= Minor Heresies, Major Departures =

Minor Heresies, Major Departures: A China Mission Boyhood is a 1994 book by John Espey, published by University of California Press.

It consists of essays about the author's childhood in China. Reviewer Charlotte L. Beahan stated that there was a specific focus on his childhood role and not on China nor missionary work. Alan Neely of Princeton Theological Seminary described the book as "nontraditional".

The Virginia Quarterly Review compared the work to that of Kenneth Grahame.

==Background==
Espey previously published other memoirs about his life. He remade some of these and incorporated them into this work. The first such incorporated earlier memoir was written in 1944, and material came from Minor Heresies, Tales Out of School, and The Other City, as well as articles in Harper's Magazine and The New Yorker. Very little new material was first published in this book.

==Contents==
Beahan described the childhood described as a "cocoon of foreign privilege".

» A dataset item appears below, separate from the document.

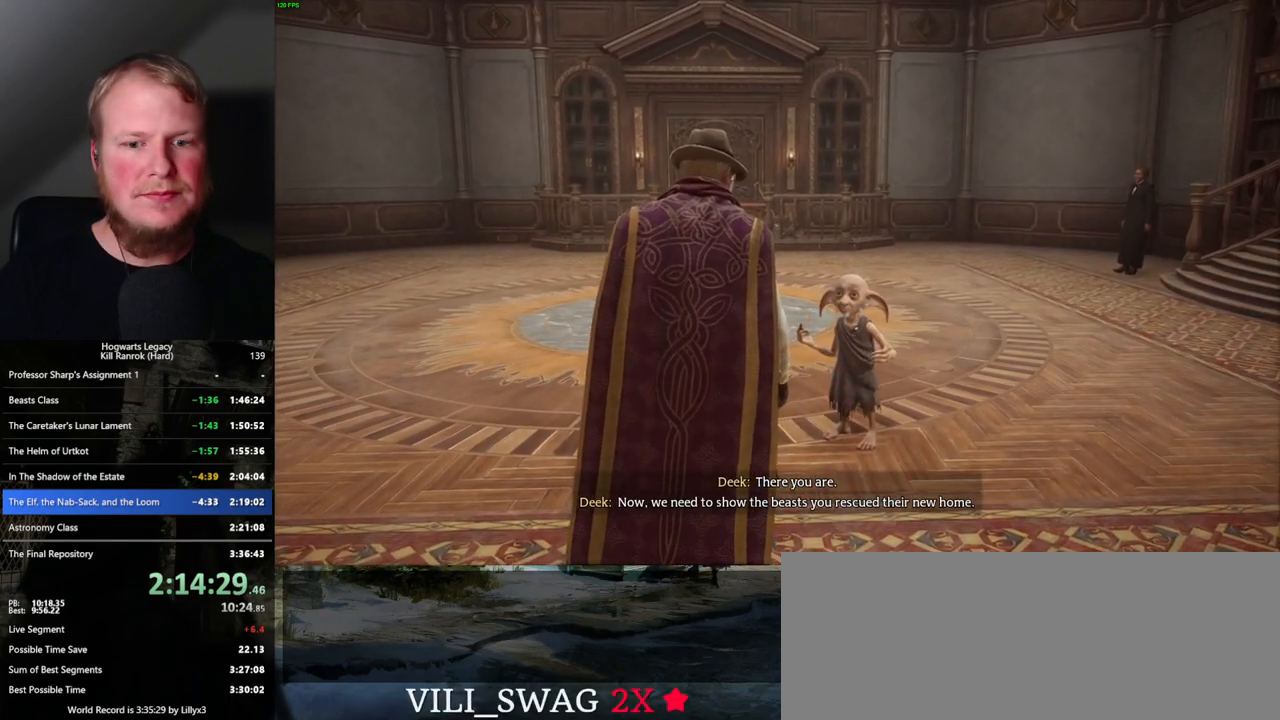
{"keys": [], "mouse": [], "events": [[17, "mouse_wheel", "up"]]}
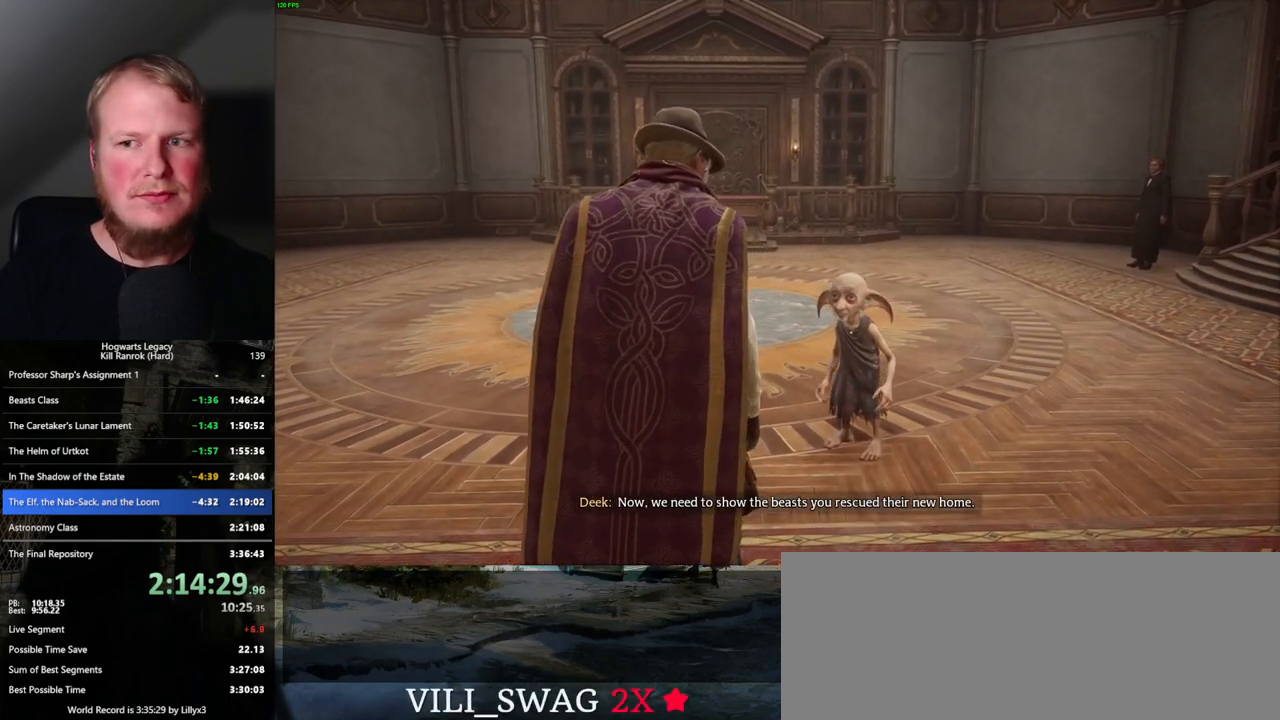
{"keys": [], "mouse": [], "events": []}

Beahan stated that Espey has "no self-justification" after he acknowledged that he did not attempt to protect a Jewish boy who was bullied.

One chapter, about his Boy Scout experiences, is titled "Le Scouting en Chine". The boys on the expeditions went for entertainment reasons while Chinese adults did the grunt work to facilitate them.

Beahan stated that "Minor Heresies is not a scholarly work."

==Reception==
Suzanne Wilson Barnett of the University of Puget Sound stated that the writing was done "eloquently". She added that the book illustrates "why Americans feel special ties with China."

Beahan stated that the book is "wonderful".

Steve Bradbury liked how the book focused on daily life in and around the Shanghai International Settlement instead of discussing contemporary politics or trying to analyze Chinese people.

Neely stated that the work seems like "the quieting recollections of a child" as opposed to a standard autobiography.

Mary Ellen Sullivan of Booklist described the work as "delightful".

Lawrence D. Kessler of University of North Carolina, Chapel Hill described the stories as being "delightful" and "funny yet perceptive".

Reviewer Françoise Kriessler stated that the content is "lecture fort agréable" (she enjoyed reading the essays).

The Virginia Quarterly Review described it as "through and through, a light, charming book."